▸ Job
Copy the listing below without any changes, beginning at its first line and continuing through the line containing "h=2 m=56 s=57".

▸ Data to use
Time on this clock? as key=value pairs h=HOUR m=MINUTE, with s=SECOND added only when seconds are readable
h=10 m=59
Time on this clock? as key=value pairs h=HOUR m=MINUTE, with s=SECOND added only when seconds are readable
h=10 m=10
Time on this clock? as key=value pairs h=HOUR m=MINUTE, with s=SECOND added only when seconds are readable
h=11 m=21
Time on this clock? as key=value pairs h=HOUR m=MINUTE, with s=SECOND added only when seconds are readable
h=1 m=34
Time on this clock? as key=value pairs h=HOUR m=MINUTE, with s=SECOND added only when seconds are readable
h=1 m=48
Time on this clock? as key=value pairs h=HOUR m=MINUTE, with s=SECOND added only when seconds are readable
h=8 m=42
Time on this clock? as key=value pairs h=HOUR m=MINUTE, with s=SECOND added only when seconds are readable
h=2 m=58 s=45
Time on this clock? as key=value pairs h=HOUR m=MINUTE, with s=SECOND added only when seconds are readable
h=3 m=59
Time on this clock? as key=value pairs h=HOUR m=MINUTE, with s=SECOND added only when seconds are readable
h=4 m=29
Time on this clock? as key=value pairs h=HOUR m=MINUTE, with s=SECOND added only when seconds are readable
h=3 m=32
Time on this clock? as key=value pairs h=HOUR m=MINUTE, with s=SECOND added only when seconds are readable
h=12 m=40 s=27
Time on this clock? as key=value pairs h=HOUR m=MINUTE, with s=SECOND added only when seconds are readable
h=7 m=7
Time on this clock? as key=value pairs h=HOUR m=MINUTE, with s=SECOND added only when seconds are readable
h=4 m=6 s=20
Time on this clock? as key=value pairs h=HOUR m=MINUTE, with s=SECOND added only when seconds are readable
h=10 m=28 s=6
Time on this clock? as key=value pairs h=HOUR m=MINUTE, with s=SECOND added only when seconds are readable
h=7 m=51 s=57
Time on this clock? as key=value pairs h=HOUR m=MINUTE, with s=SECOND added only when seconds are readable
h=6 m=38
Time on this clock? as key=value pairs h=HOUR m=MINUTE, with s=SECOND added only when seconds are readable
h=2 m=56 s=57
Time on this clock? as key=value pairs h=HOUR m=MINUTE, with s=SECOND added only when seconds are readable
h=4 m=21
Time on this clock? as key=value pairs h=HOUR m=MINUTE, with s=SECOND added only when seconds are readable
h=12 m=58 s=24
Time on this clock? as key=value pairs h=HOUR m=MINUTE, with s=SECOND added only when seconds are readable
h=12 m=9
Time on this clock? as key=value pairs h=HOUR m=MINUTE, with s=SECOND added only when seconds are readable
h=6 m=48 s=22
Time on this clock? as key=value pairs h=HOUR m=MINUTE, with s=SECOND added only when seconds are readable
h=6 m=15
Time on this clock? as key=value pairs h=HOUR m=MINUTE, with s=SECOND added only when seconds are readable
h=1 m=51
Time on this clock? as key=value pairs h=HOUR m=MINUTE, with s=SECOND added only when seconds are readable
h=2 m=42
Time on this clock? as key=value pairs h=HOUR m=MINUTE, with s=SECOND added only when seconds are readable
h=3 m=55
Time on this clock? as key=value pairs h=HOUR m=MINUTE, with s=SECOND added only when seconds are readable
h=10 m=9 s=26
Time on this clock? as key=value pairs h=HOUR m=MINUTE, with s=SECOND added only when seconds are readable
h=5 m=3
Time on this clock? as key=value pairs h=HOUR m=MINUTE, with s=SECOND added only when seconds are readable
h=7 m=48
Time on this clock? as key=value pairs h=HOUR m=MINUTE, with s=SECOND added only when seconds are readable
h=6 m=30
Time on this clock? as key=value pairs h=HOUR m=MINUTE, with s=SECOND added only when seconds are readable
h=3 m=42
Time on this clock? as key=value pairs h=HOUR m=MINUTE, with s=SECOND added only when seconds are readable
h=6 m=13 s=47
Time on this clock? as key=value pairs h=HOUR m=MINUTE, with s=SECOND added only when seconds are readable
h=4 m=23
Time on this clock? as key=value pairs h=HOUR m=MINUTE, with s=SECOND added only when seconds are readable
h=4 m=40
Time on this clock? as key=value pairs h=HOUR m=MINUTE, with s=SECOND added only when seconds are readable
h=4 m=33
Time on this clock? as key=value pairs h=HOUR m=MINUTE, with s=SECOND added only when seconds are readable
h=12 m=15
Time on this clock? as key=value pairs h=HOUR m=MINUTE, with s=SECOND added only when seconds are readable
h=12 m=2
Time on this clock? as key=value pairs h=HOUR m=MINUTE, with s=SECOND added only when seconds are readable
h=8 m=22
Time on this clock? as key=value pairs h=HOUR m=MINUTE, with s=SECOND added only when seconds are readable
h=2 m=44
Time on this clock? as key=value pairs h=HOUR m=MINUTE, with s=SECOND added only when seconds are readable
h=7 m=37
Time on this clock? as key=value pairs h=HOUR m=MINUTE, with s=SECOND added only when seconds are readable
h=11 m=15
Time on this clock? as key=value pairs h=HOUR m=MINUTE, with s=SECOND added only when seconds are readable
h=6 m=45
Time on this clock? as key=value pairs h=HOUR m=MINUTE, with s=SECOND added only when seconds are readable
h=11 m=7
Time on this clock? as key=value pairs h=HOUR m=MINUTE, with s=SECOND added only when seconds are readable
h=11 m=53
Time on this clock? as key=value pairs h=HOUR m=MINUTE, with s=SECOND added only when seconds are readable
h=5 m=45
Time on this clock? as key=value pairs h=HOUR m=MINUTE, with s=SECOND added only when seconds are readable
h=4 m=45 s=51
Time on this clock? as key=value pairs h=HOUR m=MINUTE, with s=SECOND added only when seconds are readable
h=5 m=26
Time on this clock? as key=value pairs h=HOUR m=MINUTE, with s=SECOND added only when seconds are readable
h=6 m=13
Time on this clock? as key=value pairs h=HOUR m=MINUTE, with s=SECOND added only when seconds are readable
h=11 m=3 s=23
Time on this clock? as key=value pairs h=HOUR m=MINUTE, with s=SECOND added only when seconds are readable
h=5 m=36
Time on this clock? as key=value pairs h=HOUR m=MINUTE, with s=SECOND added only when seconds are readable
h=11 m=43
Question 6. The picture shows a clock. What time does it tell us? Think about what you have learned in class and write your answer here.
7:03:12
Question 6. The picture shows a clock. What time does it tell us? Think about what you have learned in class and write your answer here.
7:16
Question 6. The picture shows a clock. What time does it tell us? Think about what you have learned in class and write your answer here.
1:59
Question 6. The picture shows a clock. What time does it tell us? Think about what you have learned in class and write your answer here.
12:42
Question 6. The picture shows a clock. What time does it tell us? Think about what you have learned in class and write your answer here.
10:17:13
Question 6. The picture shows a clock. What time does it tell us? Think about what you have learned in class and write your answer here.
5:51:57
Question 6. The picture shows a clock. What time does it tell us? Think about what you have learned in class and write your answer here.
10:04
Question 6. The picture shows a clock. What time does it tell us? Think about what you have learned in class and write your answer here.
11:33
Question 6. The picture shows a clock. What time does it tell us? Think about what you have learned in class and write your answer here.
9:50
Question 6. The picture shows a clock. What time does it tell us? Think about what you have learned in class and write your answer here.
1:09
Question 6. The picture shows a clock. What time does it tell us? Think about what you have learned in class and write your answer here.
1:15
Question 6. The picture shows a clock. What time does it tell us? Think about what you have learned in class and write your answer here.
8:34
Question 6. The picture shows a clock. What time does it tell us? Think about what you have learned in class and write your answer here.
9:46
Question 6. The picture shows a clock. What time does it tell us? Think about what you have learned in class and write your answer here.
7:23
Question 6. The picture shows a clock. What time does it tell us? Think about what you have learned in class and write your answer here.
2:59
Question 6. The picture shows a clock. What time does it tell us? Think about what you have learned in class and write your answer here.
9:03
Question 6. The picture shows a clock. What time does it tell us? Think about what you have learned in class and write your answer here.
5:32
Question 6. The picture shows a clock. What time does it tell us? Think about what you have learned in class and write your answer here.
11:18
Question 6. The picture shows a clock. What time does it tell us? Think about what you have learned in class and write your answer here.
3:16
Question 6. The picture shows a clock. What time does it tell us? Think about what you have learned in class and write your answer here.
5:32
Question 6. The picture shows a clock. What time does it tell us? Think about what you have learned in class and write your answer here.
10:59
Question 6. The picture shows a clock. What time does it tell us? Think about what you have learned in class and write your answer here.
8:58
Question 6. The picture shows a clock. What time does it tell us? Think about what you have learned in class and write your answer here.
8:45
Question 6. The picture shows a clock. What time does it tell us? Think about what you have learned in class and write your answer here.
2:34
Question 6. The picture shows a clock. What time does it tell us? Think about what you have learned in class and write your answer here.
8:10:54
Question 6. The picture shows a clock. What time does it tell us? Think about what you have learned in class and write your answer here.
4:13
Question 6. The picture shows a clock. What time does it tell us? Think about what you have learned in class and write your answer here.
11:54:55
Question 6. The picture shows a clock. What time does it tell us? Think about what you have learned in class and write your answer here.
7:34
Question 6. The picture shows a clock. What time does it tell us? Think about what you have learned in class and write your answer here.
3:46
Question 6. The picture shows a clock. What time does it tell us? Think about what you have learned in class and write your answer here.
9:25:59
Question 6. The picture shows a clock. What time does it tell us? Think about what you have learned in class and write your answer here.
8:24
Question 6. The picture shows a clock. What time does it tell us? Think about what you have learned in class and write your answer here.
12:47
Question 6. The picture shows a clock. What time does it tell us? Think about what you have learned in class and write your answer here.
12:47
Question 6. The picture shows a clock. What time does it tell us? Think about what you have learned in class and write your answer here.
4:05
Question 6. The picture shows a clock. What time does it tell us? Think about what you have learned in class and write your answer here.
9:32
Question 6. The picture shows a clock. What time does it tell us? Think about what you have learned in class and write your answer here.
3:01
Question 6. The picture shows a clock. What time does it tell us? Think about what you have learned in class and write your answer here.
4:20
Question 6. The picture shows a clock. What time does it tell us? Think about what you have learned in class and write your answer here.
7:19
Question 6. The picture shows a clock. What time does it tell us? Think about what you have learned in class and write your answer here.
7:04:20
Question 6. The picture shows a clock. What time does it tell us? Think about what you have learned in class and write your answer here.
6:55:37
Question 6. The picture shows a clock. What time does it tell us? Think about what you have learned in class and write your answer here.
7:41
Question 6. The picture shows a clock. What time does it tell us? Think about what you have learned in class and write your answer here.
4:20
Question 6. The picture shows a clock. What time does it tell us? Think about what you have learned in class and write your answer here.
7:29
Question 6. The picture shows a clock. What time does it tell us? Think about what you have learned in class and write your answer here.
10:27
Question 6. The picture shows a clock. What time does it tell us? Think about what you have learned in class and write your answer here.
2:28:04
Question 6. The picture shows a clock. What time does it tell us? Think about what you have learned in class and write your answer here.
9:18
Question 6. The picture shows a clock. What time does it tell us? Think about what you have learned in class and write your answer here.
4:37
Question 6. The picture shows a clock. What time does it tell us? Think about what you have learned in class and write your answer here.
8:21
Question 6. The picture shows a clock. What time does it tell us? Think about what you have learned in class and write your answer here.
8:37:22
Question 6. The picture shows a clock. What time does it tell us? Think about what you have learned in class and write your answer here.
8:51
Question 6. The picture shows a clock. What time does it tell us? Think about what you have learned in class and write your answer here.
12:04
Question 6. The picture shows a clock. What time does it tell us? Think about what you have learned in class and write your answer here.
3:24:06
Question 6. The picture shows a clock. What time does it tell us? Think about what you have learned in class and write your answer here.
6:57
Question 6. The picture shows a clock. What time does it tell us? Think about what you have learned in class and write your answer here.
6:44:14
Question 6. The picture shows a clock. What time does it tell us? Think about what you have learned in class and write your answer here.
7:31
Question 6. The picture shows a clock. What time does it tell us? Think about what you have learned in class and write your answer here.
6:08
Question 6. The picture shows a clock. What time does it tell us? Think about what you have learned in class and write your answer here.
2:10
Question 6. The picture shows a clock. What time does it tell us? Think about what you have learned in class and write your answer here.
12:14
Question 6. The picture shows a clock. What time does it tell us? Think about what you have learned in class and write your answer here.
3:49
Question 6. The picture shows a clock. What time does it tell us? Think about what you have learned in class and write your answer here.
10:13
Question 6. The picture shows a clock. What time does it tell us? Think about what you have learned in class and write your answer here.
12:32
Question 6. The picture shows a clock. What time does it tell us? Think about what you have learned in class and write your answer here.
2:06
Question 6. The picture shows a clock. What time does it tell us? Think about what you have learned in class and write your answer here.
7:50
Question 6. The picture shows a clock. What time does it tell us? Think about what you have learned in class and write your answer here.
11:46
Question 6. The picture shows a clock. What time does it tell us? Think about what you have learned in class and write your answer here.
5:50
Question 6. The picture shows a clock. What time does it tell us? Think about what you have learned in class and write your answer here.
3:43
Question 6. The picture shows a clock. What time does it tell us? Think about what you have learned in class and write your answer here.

▸ Output of the task
Time on this clock? as key=value pairs h=HOUR m=MINUTE, with s=SECOND added only when seconds are readable
h=10 m=59
Time on this clock? as key=value pairs h=HOUR m=MINUTE, with s=SECOND added only when seconds are readable
h=10 m=10
Time on this clock? as key=value pairs h=HOUR m=MINUTE, with s=SECOND added only when seconds are readable
h=11 m=21
Time on this clock? as key=value pairs h=HOUR m=MINUTE, with s=SECOND added only when seconds are readable
h=1 m=34
Time on this clock? as key=value pairs h=HOUR m=MINUTE, with s=SECOND added only when seconds are readable
h=1 m=48
Time on this clock? as key=value pairs h=HOUR m=MINUTE, with s=SECOND added only when seconds are readable
h=8 m=42
Time on this clock? as key=value pairs h=HOUR m=MINUTE, with s=SECOND added only when seconds are readable
h=2 m=58 s=45
Time on this clock? as key=value pairs h=HOUR m=MINUTE, with s=SECOND added only when seconds are readable
h=3 m=59
Time on this clock? as key=value pairs h=HOUR m=MINUTE, with s=SECOND added only when seconds are readable
h=4 m=29
Time on this clock? as key=value pairs h=HOUR m=MINUTE, with s=SECOND added only when seconds are readable
h=3 m=32
Time on this clock? as key=value pairs h=HOUR m=MINUTE, with s=SECOND added only when seconds are readable
h=12 m=40 s=27
Time on this clock? as key=value pairs h=HOUR m=MINUTE, with s=SECOND added only when seconds are readable
h=7 m=7
Time on this clock? as key=value pairs h=HOUR m=MINUTE, with s=SECOND added only when seconds are readable
h=4 m=6 s=20
Time on this clock? as key=value pairs h=HOUR m=MINUTE, with s=SECOND added only when seconds are readable
h=10 m=28 s=6
Time on this clock? as key=value pairs h=HOUR m=MINUTE, with s=SECOND added only when seconds are readable
h=7 m=51 s=57
Time on this clock? as key=value pairs h=HOUR m=MINUTE, with s=SECOND added only when seconds are readable
h=6 m=38
Time on this clock? as key=value pairs h=HOUR m=MINUTE, with s=SECOND added only when seconds are readable
h=2 m=56 s=57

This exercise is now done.